シャープは6月、スマートフォンの「AQUOS(アクオス)R2」など2機種を発売した。昨年から通信3社に提供するブランドを共通化するなどの
戦略で国内スマホのシェア2位を獲得し、新製品投入で地位固めを目指す。だが、ほかの国内メーカーが次々と撤退したという面もあり、
世界を席巻する中国や台湾のメーカーも日本でのシェアを広げようとしている。シャープ製スマホの正念場はこれからだ。(藤谷茂樹)

 動画と写真を同時に

 シャープが5月8日、東京都内で開いたスマホ新製品発表会。お目見えしたのは、新製品「アクオスR2」と「アクオスセンスプラス」の2機種だ。

 R2の特徴は、動画専用と写真専用の2つのカメラを備えたこと。それぞれに最適な設定を備えた。動画撮影中に人工知能(AI)が被写体の
動きを分析し、シャッターチャンスを逃さずに写真を撮る機能も搭載。インスタグラムなどSNSに動画や写真を載せるニーズに対応した。

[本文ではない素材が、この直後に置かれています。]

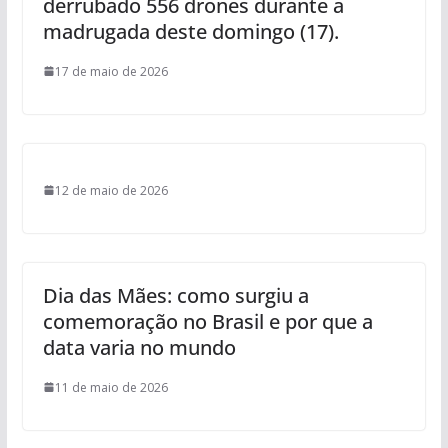
derrubado 556 drones durante a
madrugada deste domingo (17).
17 de maio de 2026
12 de maio de 2026
Dia das Mães: como surgiu a
comemoração no Brasil e por que a
data varia no mundo
11 de maio de 2026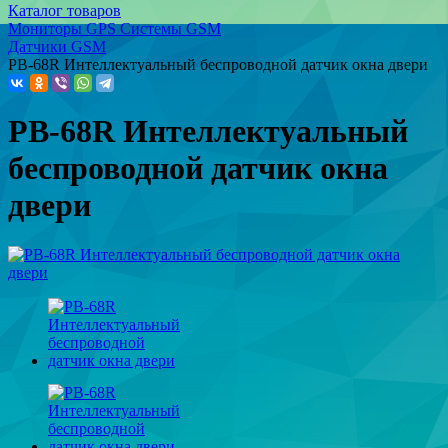
Каталог товаров
Мониторы GPS Системы GSM
Датчики GSM
PB-68R Интеллектуальный беспроводной датчик окна двери
PB-68R Интеллектуальный
беспроводной датчик окна
двери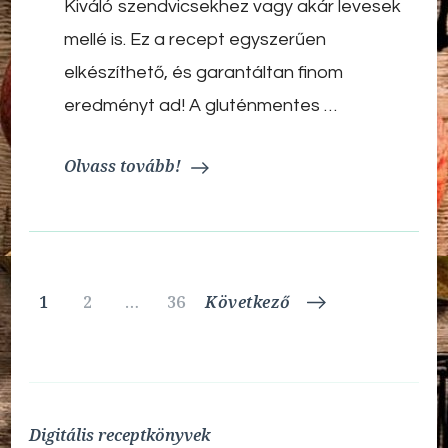
Kiváló szendvicsekhez vagy akár levesek
házi
péksütemény
mellé is. Ez a recept egyszerűen
elkészíthető, és garantáltan finom
eredményt ad! A gluténmentes …
Olvass tovább!
Bejegyzések
Oldal
Oldal
Oldal
1
2
…
36
Következő
lapozása
Digitális receptkönyvek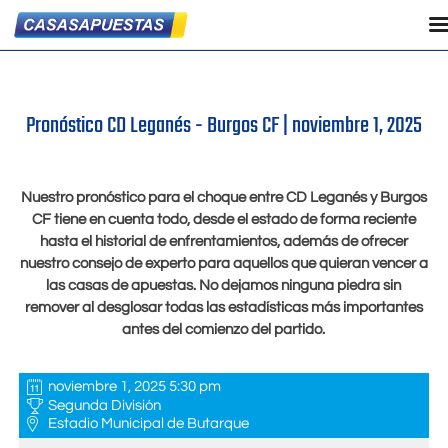
Pronóstico CD Leganés - Burgos CF |
noviembre 1, 2025
Nuestro pronóstico para el choque entre CD Leganés y Burgos
CF tiene en cuenta todo, desde el estado de forma reciente
hasta el historial de enfrentamientos, además de ofrecer
nuestro consejo de experto para aquellos que quieran vencer a
las casas de apuestas. No dejamos ninguna piedra sin
remover al desglosar todas las estadísticas más importantes
antes del comienzo del partido.
noviembre 1, 2025 5:30 pm
Segunda División
Estadio Municipal de Butarque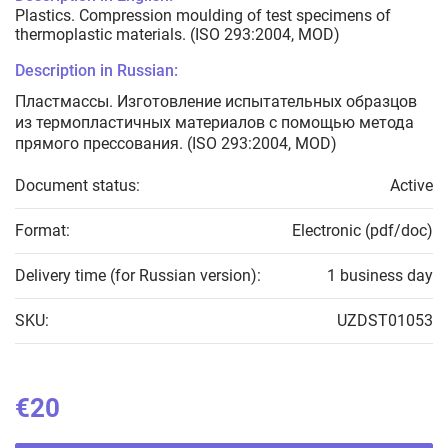
Plastics. Compression moulding of test specimens of
thermoplastic materials. (ISO 293:2004, MOD)
Description in Russian:
Пластмассы. Изготовление испытательных образцов
из термопластичных материалов с помощью метода
прямого прессования. (ISO 293:2004, MOD)
Document status:
Active
Format:
Electronic (pdf/doc)
Delivery time (for Russian version):
1 business day
SKU:
UZDST01053
€20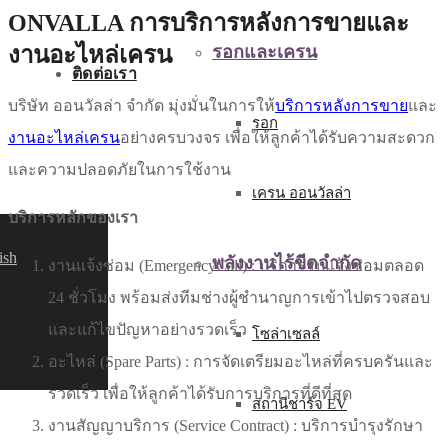
ONVALLA การบริการหลังการขายและ
งานอะไหล่เครน
รอกและเครน
ติดต่อเรา
บริษัท ออนวัลล่า จำกัด มุ่งมั่นในการให้
บริการหลังการขาย
และ
รอก
งานอะไหล่เครน
อย่างครบวงจร เพื่อให้ลูกค้าได้รับความสะดวก
และความปลอดภัยในการใช้งาน
เครน ออนวัลล่า
บริการหลักของเรา
ish
พลังงานไร้ขีดจำกัด
งานแจ้งซ่อม (Emergency
Call
) : บริการรับแจ้งซ่อมตลอด
24 ชั่วโมง พร้อมส่งทีมช่างผู้ชำนาญการเข้าไปตรวจสอบ
และแก้ไขปัญหาอย่างรวดเร็ว
โซล่าเซลล์
อะไหล่ (Spare Parts) : การจัดเตรียมอะไหล่ที่ครบครันและ
รวดเร็ว เพื่อให้ลูกค้าได้รับการบริการที่ดีที่สุด
สถานีชาร์จ EV
งานสัญญาบริการ (Service Contract
) : บริการบำรุงรักษา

 一方、センスプラスは、利用者が通信会社を自由に選べる「SIMフリー」として、格安スマートフォン向けに展開する。

 市場調査会社のMM総研によると、平成29年度の国内スマホ出荷台数で、シャープは409万4千台と前年度比46.2%増で、シェアは12.6%に達した。
ソニーモバイルを0.1ポイント上回り、iPhoneの米アップル(49.9%)に次ぐ2位となっている。

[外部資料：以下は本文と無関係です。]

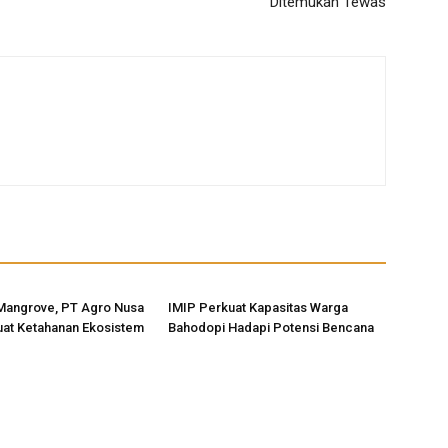
Ditemukan Tewas
Mangrove, PT Agro Nusa
IMIP Perkuat Kapasitas Warga
uat Ketahanan Ekosistem
Bahodopi Hadapi Potensi Bencana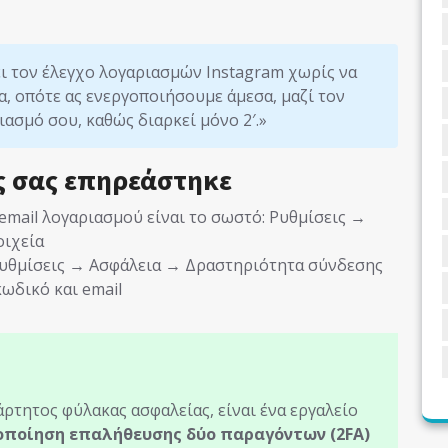
ει τον έλεγχο λογαριασμών Instagram χωρίς να
, οπότε ας ενεργοποιήσουμε άμεσα, μαζί τον
ασμό σου, καθώς διαρκεί μόνο 2′.»
ς σας επηρεάστηκε
ο email λογαριασμού είναι το σωστό: Ρυθμίσεις →
ιχεία
 Ρυθμίσεις → Ασφάλεια → Δραστηριότητα σύνδεσης
κωδικό και email
ρτητος φύλακας ασφαλείας, είναι ένα εργαλείο
οποίηση επαλήθευσης δύο παραγόντων (2FA)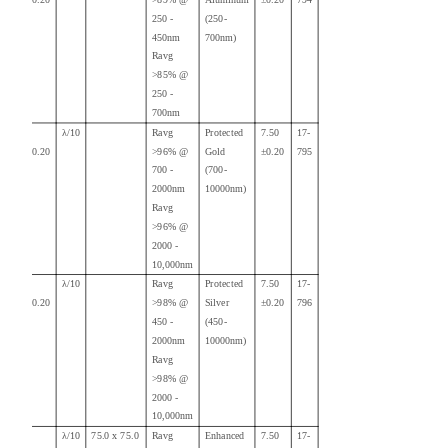
250 -
(250-
450nm
700nm)
Ravg
>85% @
250 -
700nm
75.00
λ/10
Ravg
Protected
7.50
17-
+0.00/-0.20
>96% @
Gold
±0.20
795
700 -
(700-
2000nm
10000nm)
Ravg
>96% @
2000 -
10,000nm
75.00
λ/10
Ravg
Protected
7.50
17-
+0.00/-0.20
>98
% @
Silver
±0.20
796
450 -
(450-
2000nm
10000nm)
Ravg
>98% @
2000 -
10,000nm
λ/10
75.0 x 75.0
Ravg
Enhanced
7.50
17-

 シャープは昨年、通信会社によって違いがあったブランドを統一。3大キャリアと呼ばれる大手通信3社だけでなく、値段がお手頃なSIMフリーの
機種も出し、「全方位戦略」(MM総研)を取った。

 シャープ通信事業本部の中野吉朗本部長代行は「ブランドの統一で認知度が向上し、商品力の強化で安心して買ってもらえる国内メーカーの
商品だと理解してもらえた」と分析。スマホの生産、部品調達などでも親会社、台湾の鴻海(ホンハイ)精密工業と連携を強めており、新製品2機種で
勢いをさらに加速させたい考えだ。